> **Given passage**:
■ ■ ■
SideburnsOfDoom · on Feb 22, 2017

There is some overhead in thread management, yes. But in a server scenario (e.g. a web api) there is already thread management happening, as it all runs in threads from a thread pool.

I don't believe that you pay a significant additional cost per await - i.e. if you have one await in your code, then you might as well use as many as you can to chop the operation up into small parts so that operations can flow through better.

If you "must wait for a thread to become available" for any significant amount of time then you have run out of threads despite being async, and you have other problems.

This article talks about the mechanics of how the operation's completion bubbles back up to your code, in some detail: http://blog.stephencleary.com/2013/11/there-is-no-thread.htm...

See also, avoiding some basic mistakes: http://www.anthonysteele.co.uk/AsyncBasicMistakes

in UI code, there is a guideline that "operations that could take over 50ms should be async" (1) so as to not lock the UI thread. But it's clear that this does not apply to web server code where it's all thread pool threads already.

1) http://blog.stephencleary.com/2013/04/ui-guidelines-for-asyn...
■ ■ ■
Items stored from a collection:
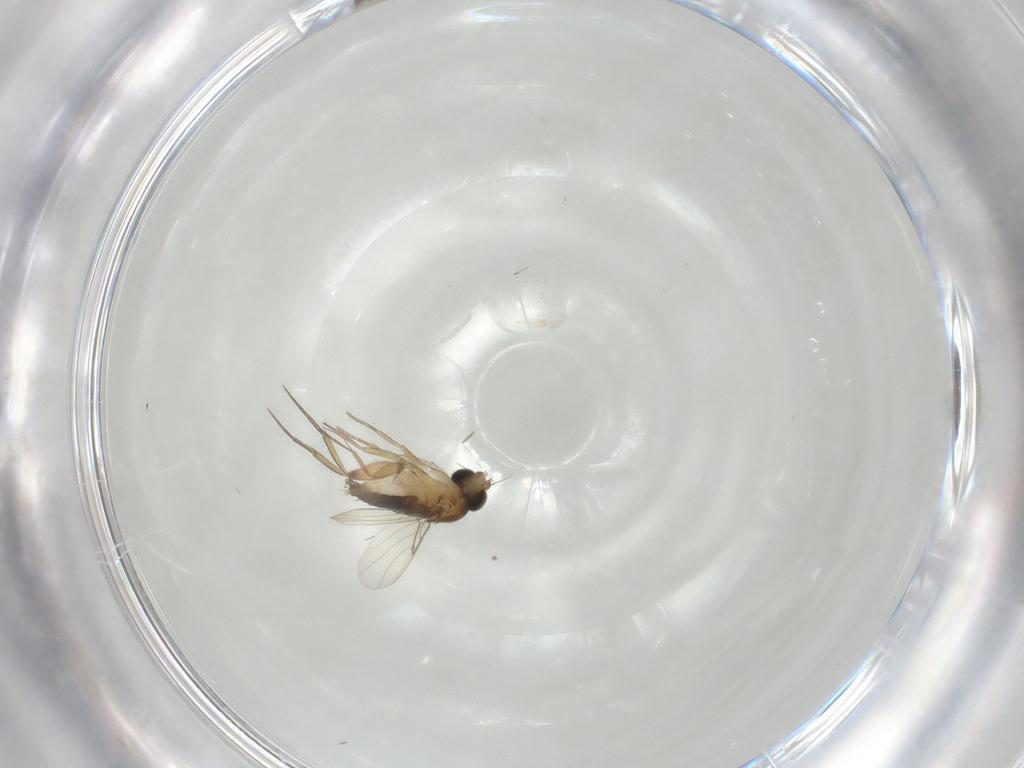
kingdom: Animalia
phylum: Arthropoda
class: Insecta
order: Diptera
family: Phoridae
■ ■ ■
> **Exercise brief**: From the forum comment on async overhead, return the part that opens with the words containing "SideburnsOfDoom · on" and closes with "have other problems.". The records have nothing to do with this work.

> **Answer below**:
SideburnsOfDoom · on Feb 22, 2017

There is some overhead in thread management, yes. But in a server scenario (e.g. a web api) there is already thread management happening, as it all runs in threads from a thread pool.

I don't believe that you pay a significant additional cost per await - i.e. if you have one await in your code, then you might as well use as many as you can to chop the operation up into small parts so that operations can flow through better.

If you "must wait for a thread to become available" for any significant amount of time then you have run out of threads despite being async, and you have other problems.